Она сказала, что живет в доме артели "Красный Профинтерн", рядом с Лакинкой. В артели этой делают деревянные части ткацкого станка. Ее отец за этот месяц выполнил норму на 200 процентов. По пути на станцию Ундол я неоднократно видел вывеску этой артели и однажды, завернув в ворота, нашел дом Алексеевых. Гали не было дома. Она ушла в Собинку покупать учебники.

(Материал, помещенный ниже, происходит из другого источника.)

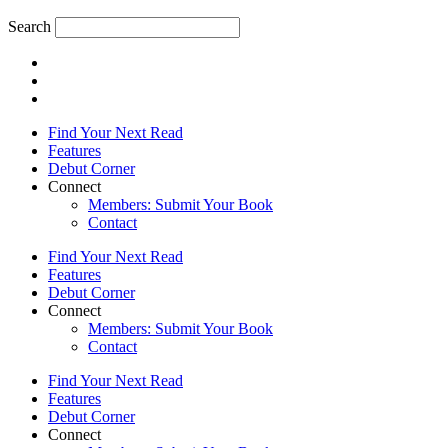
Search
Find Your Next Read
Features
Debut Corner
Connect
Members: Submit Your Book
Contact
Find Your Next Read
Features
Debut Corner
Connect
Members: Submit Your Book
Contact
Find Your Next Read
Features
Debut Corner
Connect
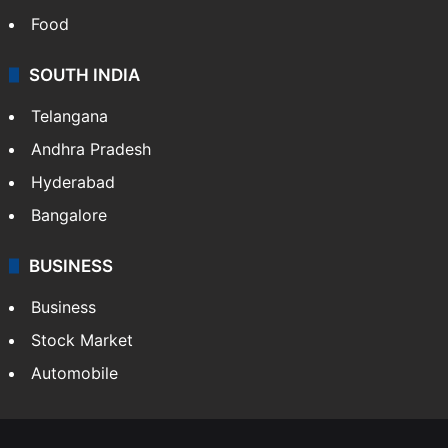
Food
SOUTH INDIA
Telangana
Andhra Pradesh
Hyderabad
Bangalore
BUSINESS
Business
Stock Market
Automobile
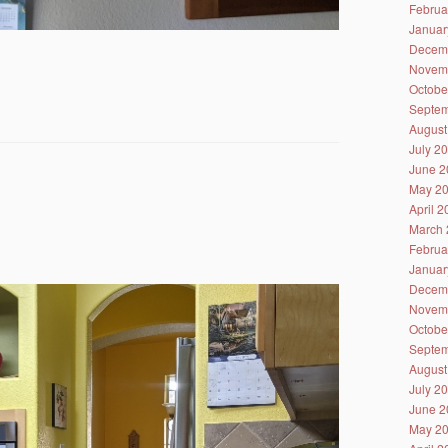
Februa
Januar
Decem
Novem
Octobe
Septem
August
July 2
June 2
May 2
April 
March 
Februa
Januar
Decem
Novem
Octobe
Septem
August
July 2
June 2
May 2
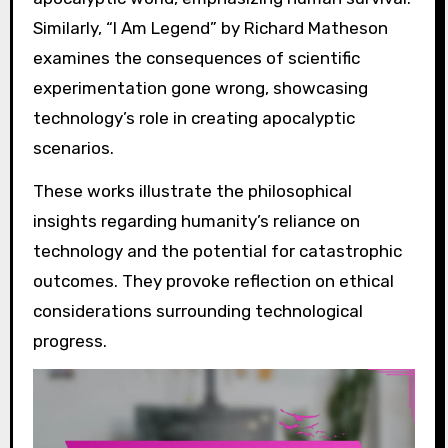
Similarly, “I Am Legend” by Richard Matheson
examines the consequences of scientific
experimentation gone wrong, showcasing
technology’s role in creating apocalyptic
scenarios.
These works illustrate the philosophical
insights regarding humanity’s reliance on
technology and the potential for catastrophic
outcomes. They provoke reflection on ethical
considerations surrounding technological
progress.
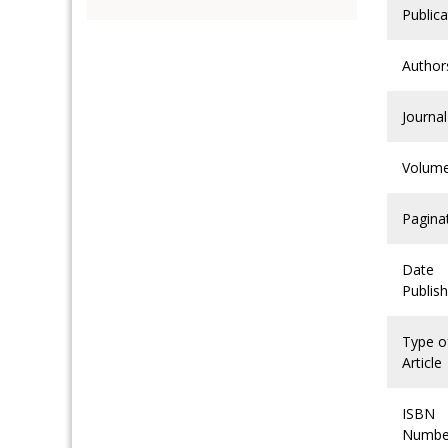
Publica
Author
Journal
Volum
Pagina
Date
Publis
Type o
Article
ISBN
Numbe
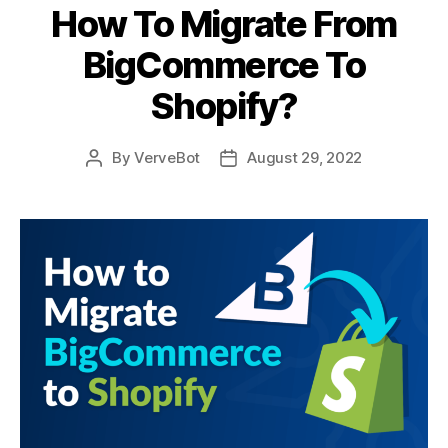
How To Migrate From
BigCommerce To
Shopify?
By
VerveBot
August 29, 2022
Post
Post
author
date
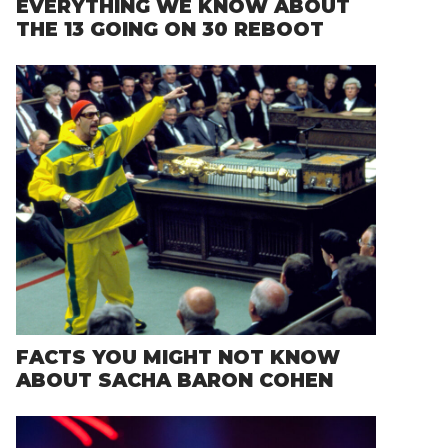
EVERYTHING WE KNOW ABOUT
THE 13 GOING ON 30 REBOOT
FACTS YOU MIGHT NOT KNOW
ABOUT SACHA BARON COHEN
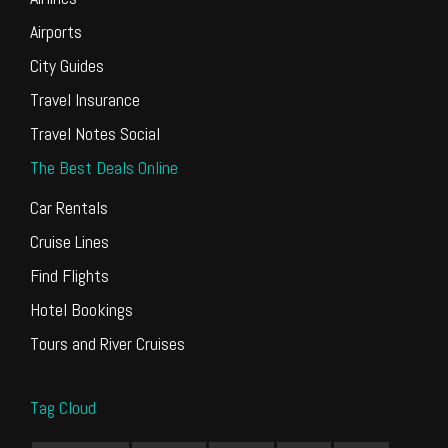
Airports
City Guides
Travel Insurance
Travel Notes Social
The Best Deals Online
Car Rentals
Cruise Lines
Find Flights
Hotel Bookings
Tours and River Cruises
Tag Cloud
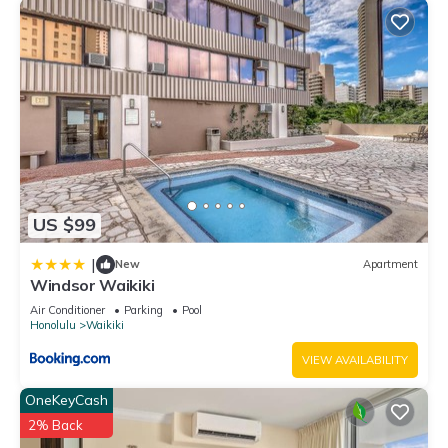
US $99
|
New
Apartment
Windsor Waikiki
Air Conditioner
Parking
Pool
Honolulu
Waikiki
VIEW AVAILABILITY
OneKeyCash
2% Back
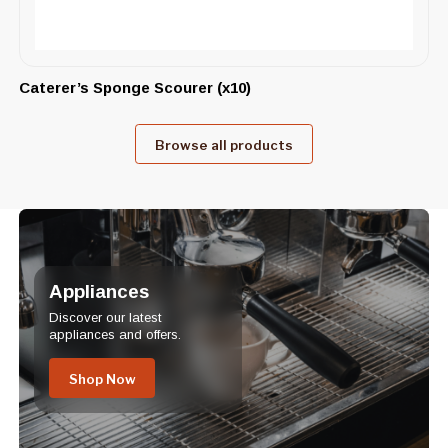
Caterer’s Sponge Scourer (x10)
Browse all products
Appliances
Discover our latest
appliances and offers.
Shop Now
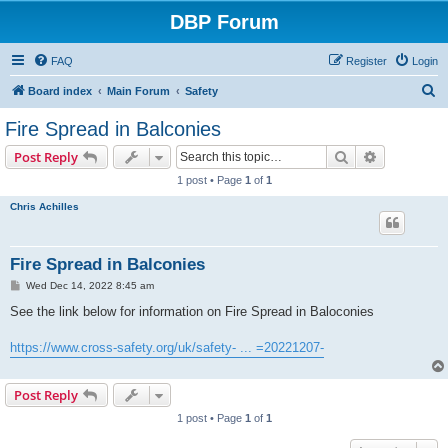
DBP Forum
FAQ
Register
Login
S
Board index
Main Forum
Safety
e
Fire Spread in Balconies
a
Search
Advanced s
Post Reply
r
1 post • Page
1
of
1
c
Chris Achilles
h
Fire Spread in Balconies
P
Wed Dec 14, 2022 8:45 am
o
s
See the link below for information on Fire Spread in Baloconies
t
https://www.cross-safety.org/uk/safety- ... =20221207-
Post Reply
1 post • Page
1
of
1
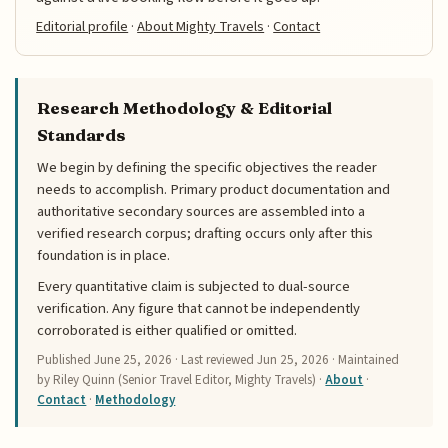
Editorial profile
·
About Mighty Travels
·
Contact
Research Methodology & Editorial
Standards
We begin by defining the specific objectives the reader
needs to accomplish. Primary product documentation and
authoritative secondary sources are assembled into a
verified research corpus; drafting occurs only after this
foundation is in place.
Every quantitative claim is subjected to dual-source
verification. Any figure that cannot be independently
corroborated is either qualified or omitted.
Published
June 25, 2026
· Last reviewed
Jun 25, 2026
· Maintained
by Riley Quinn (Senior Travel Editor, Mighty Travels) ·
About
·
Contact
·
Methodology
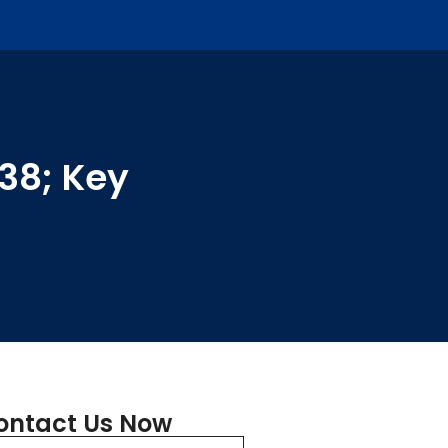
038; Key
ontact Us Now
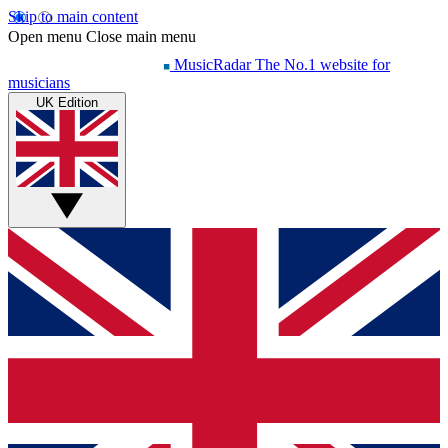
Skip to main content
Open menu
Close main menu
MusicRadar
The No.1 website for
musicians
UK Edition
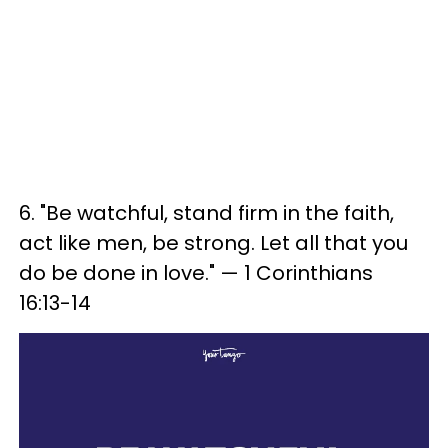
6. "Be watchful, stand firm in the faith,
act like men, be strong. Let all that you
do be done in love." — 1 Corinthians
16:13-14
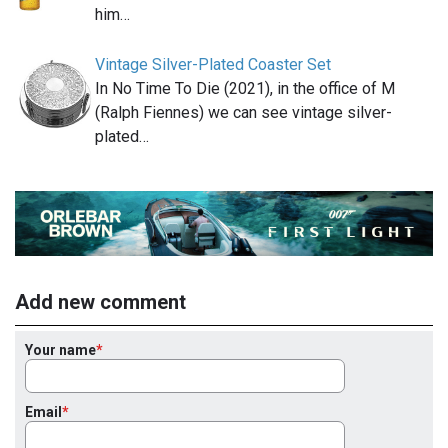
him…
Vintage Silver-Plated Coaster Set
In No Time To Die (2021), in the office of M
(Ralph Fiennes) we can see vintage silver-
plated…
Add new comment
Your name
Email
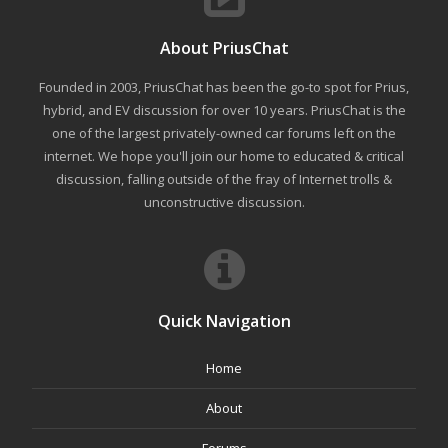
About PriusChat
Founded in 2003, PriusChat has been the go-to spot for Prius,
hybrid, and EV discussion for over 10 years. PriusChat is the
one of the largest privately-owned car forums left on the
internet. We hope you'll join our home to educated & critical
discussion, falling outside of the fray of Internet trolls &
unconstructive discussion.
Quick Navigation
Home
About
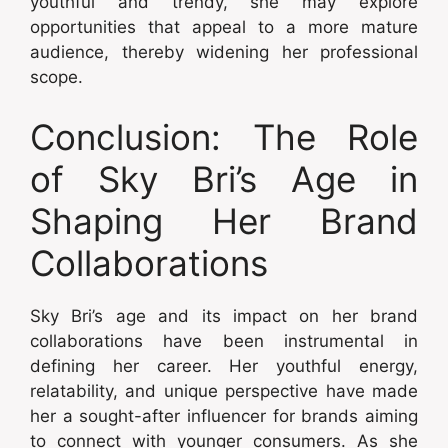
youthful and trendy, she may explore
opportunities that appeal to a more mature
audience, thereby widening her professional
scope.
Conclusion: The Role
of Sky Bri’s Age in
Shaping Her Brand
Collaborations
Sky Bri’s age and its impact on her brand
collaborations have been instrumental in
defining her career. Her youthful energy,
relatability, and unique perspective have made
her a sought-after influencer for brands aiming
to connect with younger consumers. As she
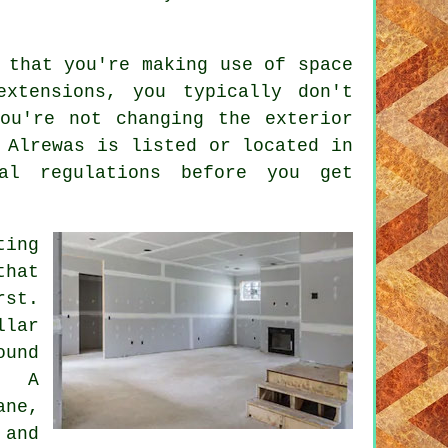
 that you're making use of space
extensions, you typically don't
ou're not changing the exterior
 Alrewas is listed or located in
al regulations before you get
ting
that
rst.
llar
ound
. A
ane,
and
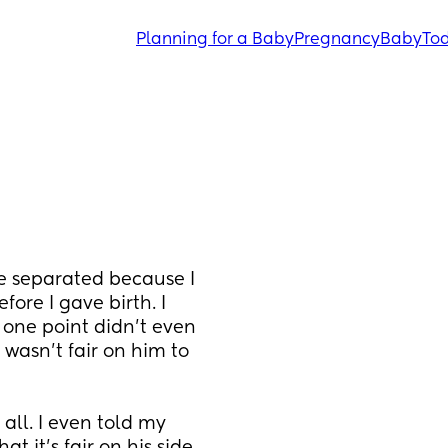
Planning for a Baby
Pregnancy
Baby
Tod
 separated because I 
ore I gave birth. I 
one point didn’t even 
wasn’t fair on him to 
all. I even told my 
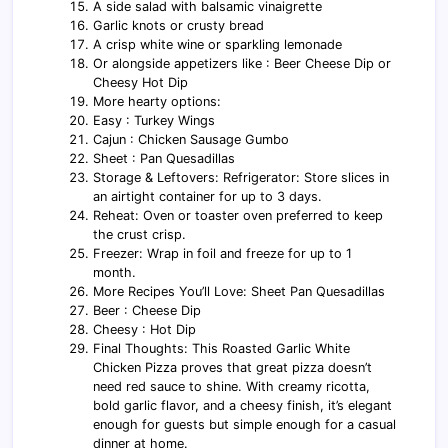
A side salad with balsamic vinaigrette
Garlic knots or crusty bread
A crisp white wine or sparkling lemonade
Or alongside appetizers like : Beer Cheese Dip or
Cheesy Hot Dip
More hearty options:
Easy : Turkey Wings
Cajun : Chicken Sausage Gumbo
Sheet : Pan Quesadillas
Storage & Leftovers: Refrigerator: Store slices in
an airtight container for up to 3 days.
Reheat: Oven or toaster oven preferred to keep
the crust crisp.
Freezer: Wrap in foil and freeze for up to 1
month.
More Recipes You’ll Love: Sheet Pan Quesadillas
Beer : Cheese Dip
Cheesy : Hot Dip
Final Thoughts: This Roasted Garlic White
Chicken Pizza proves that great pizza doesn’t
need red sauce to shine. With creamy ricotta,
bold garlic flavor, and a cheesy finish, it’s elegant
enough for guests but simple enough for a casual
dinner at home.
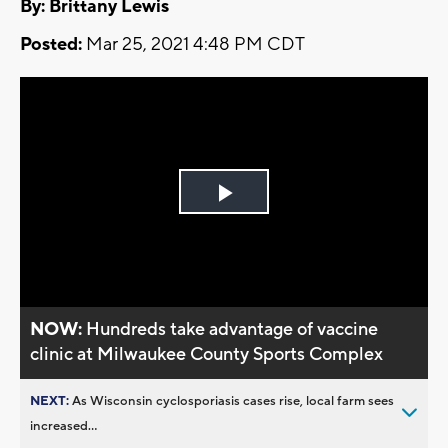
By: Brittany Lewis
Posted:
Mar 25, 2021 4:48 PM CDT
Play
Video
NOW:
Hundreds take advantage of vaccine
clinic at Milwaukee County Sports Complex
NEXT:
As Wisconsin cyclosporiasis cases rise, local farm sees
increased...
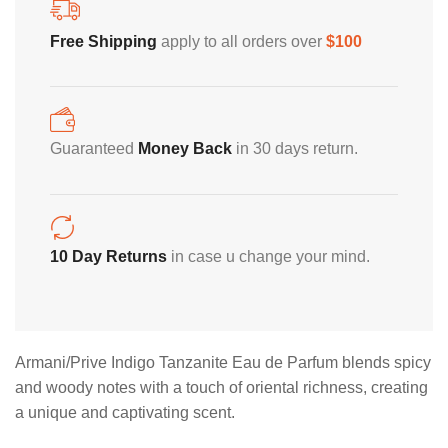
Home Decoration
Free Shipping
apply to all orders over
$100
Guaranteed
Money Back
in 30 days return.
10 Day Returns
in case u change your mind.
Description
Armani/Prive Indigo Tanzanite Eau de Parfum blends spicy
and woody notes with a touch of oriental richness, creating
a unique and captivating scent.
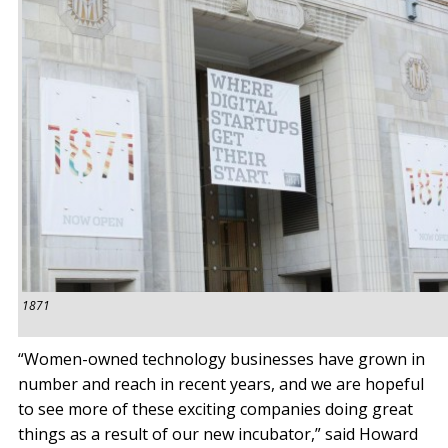
1871
“Women-owned technology businesses have grown in
number and reach in recent years, and we are hopeful
to see more of these exciting companies doing great
things as a result of our new incubator,” said Howard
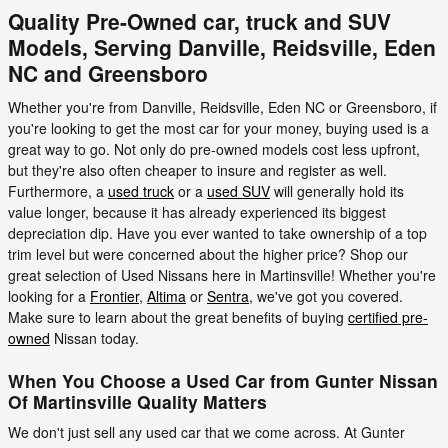
Quality Pre-Owned car, truck and SUV
Models, Serving Danville, Reidsville, Eden
NC and Greensboro
Whether you're from Danville, Reidsville, Eden NC or Greensboro, if
you're looking to get the most car for your money, buying used is a
great way to go. Not only do pre-owned models cost less upfront,
but they're also often cheaper to insure and register as well.
Furthermore, a
used truck
or a
used SUV
will generally hold its
value longer, because it has already experienced its biggest
depreciation dip. Have you ever wanted to take ownership of a top
trim level but were concerned about the higher price? Shop our
great selection of Used Nissans here in Martinsville! Whether you're
looking for a
Frontier
,
Altima
or
Sentra
, we've got you covered.
Make sure to learn about the great benefits of buying
certified pre-
owned
Nissan today.
When You Choose a Used Car from Gunter Nissan
Of Martinsville Quality Matters
We don't just sell any used car that we come across. At Gunter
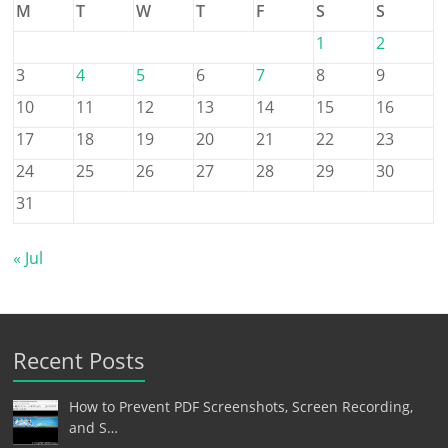
M
T
W
T
F
S
S
1
2
3
4
5
6
7
8
9
10
11
12
13
14
15
16
17
18
19
20
21
22
23
24
25
26
27
28
29
30
31
« Jul
Recent Posts
How to Prevent PDF Screenshots, Screen Recording,
and S…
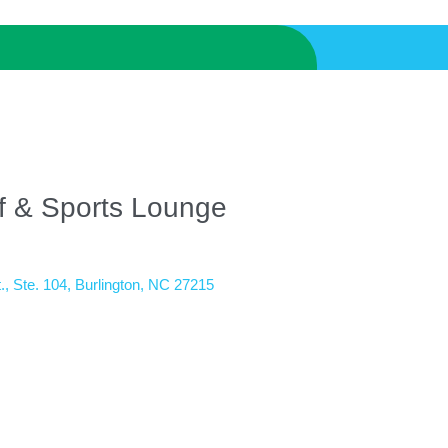
lf & Sports Lounge
.
Ste. 104
Burlington
NC
27215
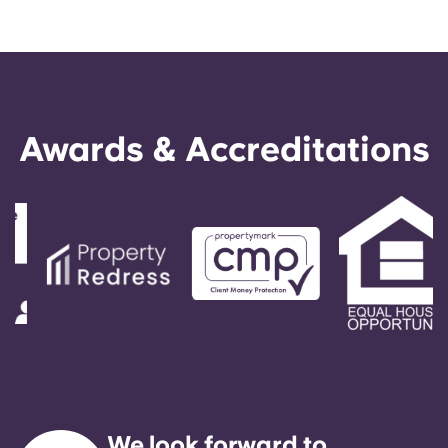
Awards & Accreditations
We look forward to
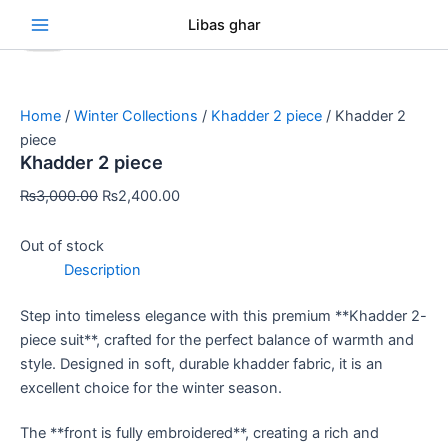
Skip
Original
Original
Original
Original
Original
Current
Current
Current
Current
Current
Se
Libas ghar
Sale!
Sale!
Sale!
Sale!
Sale!
Sale!
Sale!
Sale!
Sale!
to
price
price
price
price
price
price
price
price
price
price
content
was:
was:
was:
was:
was:
is:
is:
is:
is:
is:
₨3,000.00.
₨3,500.00.
₨3,200.00.
₨3,000.00.
₨3,500.00.
₨2,400.00.
₨2,400.00.
₨2,400.00.
₨2,400.00.
₨2,400.00.
Home
/
Winter Collections
/
Khadder 2 piece
/ Khadder 2
piece
Khadder 2 piece
₨
3,000.00
₨
2,400.00
Out of stock
Description
Step into timeless elegance with this premium **Khadder 2-
piece suit**, crafted for the perfect balance of warmth and
style. Designed in soft, durable khadder fabric, it is an
excellent choice for the winter season.
The **front is fully embroidered**, creating a rich and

В комнате на лавке за столом сидел мужчина средних лет, с густой щетиной темно-русых волос. Усы его были прокурены. Изпод густых бровей виднелись зоркие глаза, не утратившие еще былого блеска. Неунывающий, бывалый русский солдат. Он рассказывал про свою жизнь с усмешкой, - в тысяча девятьсот четырнадцатом году был взят на фронт.
В пятнадцатом году ранен. Пригнали эшелон с ранеными в Петроград. Нас обступили студенты с красными крестами и с носилками.
Двое подошли ко мне. Я показываю, что могу пешком идти, у меня рот ранен. Они очень расстроились. Завидовали тем, которые несли. На тех народ со всех сторон смотрит. Ну, я пожалел их, лег. Несли меня до самого лазарета. Принесли, и вижу - чисто, хорошо. Обращение очень хорошее. Сестричка, вся в белом, принесла мне карандаш и записную книжку: "Напиши, служивый, что хочешь кушать".
Я пишу, что кушать я могу только жидкую пищу, прошу дать супу и молока.
Отдал записку и лежу, жду. Кушать очень хочется. А не приносят ничего. Я опять пишу записку, отдаю сестре. Она мне улыбается: дескать, понимаю, все очень хорошо, вам жидкое, - и вся сияет. Ушла, а жидкого опять не несут. И вдруг приносят хлеба, каши и баранины. И опять идет сестра, веселая; я на рот показываю: дескать, в рот ранен. "Понимаю, понимаю", говорит и вся светится.
Ушла, а мне опять ничего не несут. Ну, - тогда я встал, пошел на кухню, вижу: там стоит крынка молока, я его все выпил и почувствовал себя легче. Лег, лежу, чувствую себя очень хорошо, а сестра все ходит и улыбается, ну, .и я теперь сыт и тоже улыбаюсь.
Записок больше не пишу, а как голоден, иду на кухню и беру все, что мне подходит.
Я уж потом понял, - закончил свой рассказ бывший солдат, - что сестрички больше о себе думали: дескать, посмотрите, как мы сострадаем раненым солдатикам, - а на самом деле солдатское горе им было очень далеко... Колька уже не то что я, - с гордостью сказал столяр, вспоминая сына, - не те условия. Вот какие письма пишет. Разве я имел тогда понятие, для чего воюю!.. Ну, и я теперь не тот. Недавно написал ему: "Коля, если что - одну винтовку для меня прибереги. Если очень станут подрывать свиные рыла наш советский огород, вспомни старого солдата, Колька!"
ПИСЬМО СЕДЬМОЕ
Письма из Красной Армии. - Вопросы самообразования. - Парторг Кучерова.
После того как был опубликован в печати наш очерк о 21-м комплекте, на имя Нюры Токмаковой и ее подруг со всех концов Советского Союза стали поступать письма от бойцов и командиров Красной Армии. Молодые люди восхищались лакинскими девушками, их трудовой доблестью. Наш рассказ об этих скромных и простых девушках послужил началом интересной переписки.
Приведу некоторые письма.
"15.11. 1939 г.
Гор, Тирасполь.
Здравствуйте, комсомолки 21-го комплекта!
Коротко скажу, откуда я о вас узнал. Видите ли, я очень внимательно слежу за журналами и вот пришел журнал "Огонек", в котором я прочел рассказ под заглавием "21-й комплект".
Из рассказа видно, с какими трудностями вам приходилось бороться, чтобы оправдать честь комсомольца. .Ведь это комсомол выдвинул вас на этот комплект, на котором вашему коллективу пришлось поработать основательно.